Allerdings ist diese Abrechnungsform auf die ersten Beratungsrunden beschränkt. Das hängt mit dem teils der sehr zeit- und damit kostenintensiven Spektrum meiner Dienstleistungen zusammen, die bis zur Komplettabwicklung einer Finanzierung reicht. Hier auf freiwillige Zahlung des Kunden zu setzen, wird der Sache dann nicht mehr gerecht, schließlich setze ich ja auf den mündigen und kritischen Verbraucher, der vom Vorteil einer Honorarberatung überzeugt ist. Wenn es mir in ersten Beratungsgesprächen nicht gelingt, den Interessenten davon zu überzeugen, wird er auch nicht meinen Kunde.

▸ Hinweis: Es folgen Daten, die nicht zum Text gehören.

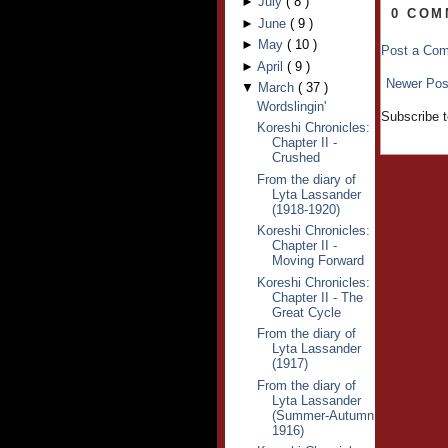
►
July
(
8
)
0 COM
►
June
(
9
)
►
May
(
10
)
Post a Co
►
April
(
9
)
Newer Pos
▼
March
(
37
)
Wordslingin'
Subscribe 
Koreshi Chronicles:
Chapter II -
Crushed
From the diary of
Lyta Lassander
(1918-1920)
Koreshi Chronicles:
Chapter II -
Moving Forward
Koreshi Chronicles:
Chapter II - The
Great Cycle
From the diary of
Lyta Lassander
(1917)
From the diary of
Lyta Lassander
(Summer-Autumn
1916)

Würden Sie so einen Tarif auch anderen Beratern empfehlen? Oder könnten Sie sich sogar vorstellen, dass dieses Preismodell auch in anderen Bereichen der Wirtschaft funktionieren könnte?
Vorstellbar ist das schon, letztlich muss aber jeder Berater und auch jeder Anbieter seinen eigenen Weg zum Kunden finden. Eine direkte Empfehlung würde ich deshalb nicht aussprechen. Allerdings plädiere ich schon dafür, dass sich eben jeder Anbieter ganz genau überlegt „Was will ich, was passt zu mir, was kann ich Leisten und wie überzeuge ich damit potenzielle Kunden.“ Diese Aufgabenstellung ist selbstredend nicht ganz einfach und deshalb fallen Lösungen auch nicht einfach aus dem Himmel.